• Passage provided

The couple traveled to Toronto as part of an effort dubbed the Civil Marriage Trail. The group was founded by New York activists Brendan Fay and Jesús Lebron after the Canadian courts ruled in 2003 that same-sex couples there had the right to marry. Civil Marriage Trail facilitated the planning for US couples wishing to travel to Canada to tie the knot.

Kaplan opened the press conference by saying the 5-4 opinion by Justice Anthony Kennedy found that the federal government was discriminating against same-sex couples “solely because they are gay. That’s what DOMA always was, –– a statute whose sole purpose was to denigrate gay and lesbian people.”

The 1996 law, she said, imposed numerous hardships on couples legally married in their home states –– “the unfair burden of the inheritance tax, the loss of Social Security benefits, the lack of leave from their jobs for a spouse’s illness, and the lack of proper notification when a soldier falls in the line of duty.”

Kaplan’s co-counsel on the case, James Esseks, who heads up the LGBT & AIDS Project at the American Civil Liberties Union, described Windsor’s victory as a “watershed moment” –– the fall of “the last federal law that requires discrimination against gay and lesbian people.” US law had previously outlawed the hiring of homosexuals, their hiring by businesses with government contracts, the entry of gay and lesbian people into the US, and military service by openly gay soldiers. The DOMA case, he said, was a “capstone to decades” of efforts.

“We dumped DOMA,” said Donna Lieberman, executive director of the New York Civil Liberties Union, which worked with its affiliate, the ACLU, and Kaplan. “It was certifiably a failed marriage law.”

• Data block
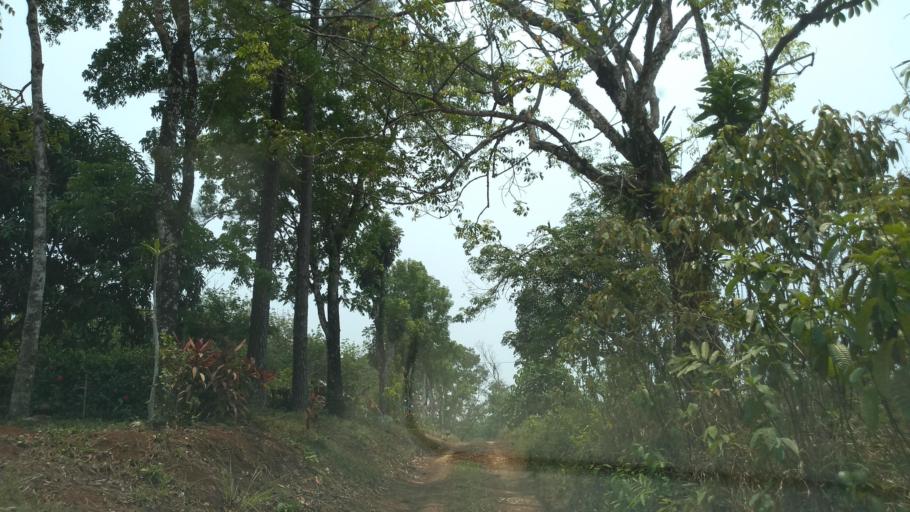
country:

• The tasks
a: According to the DOMA passage, who founded the Civil Marriage Trail?
b: Reproduce word for word the portion of the DOMA passage that begins at the words "The couple traveled" and stops after the words "tie the knot.".
The data above are separate material, unrelated to the DOMA passage.

• Answers to the exercises
a: New York activists Brendan Fay and Jesús Lebron founded it.

b:
The couple traveled to Toronto as part of an effort dubbed the Civil Marriage Trail. The group was founded by New York activists Brendan Fay and Jesús Lebron after the Canadian courts ruled in 2003 that same-sex couples there had the right to marry. Civil Marriage Trail facilitated the planning for US couples wishing to travel to Canada to tie the knot.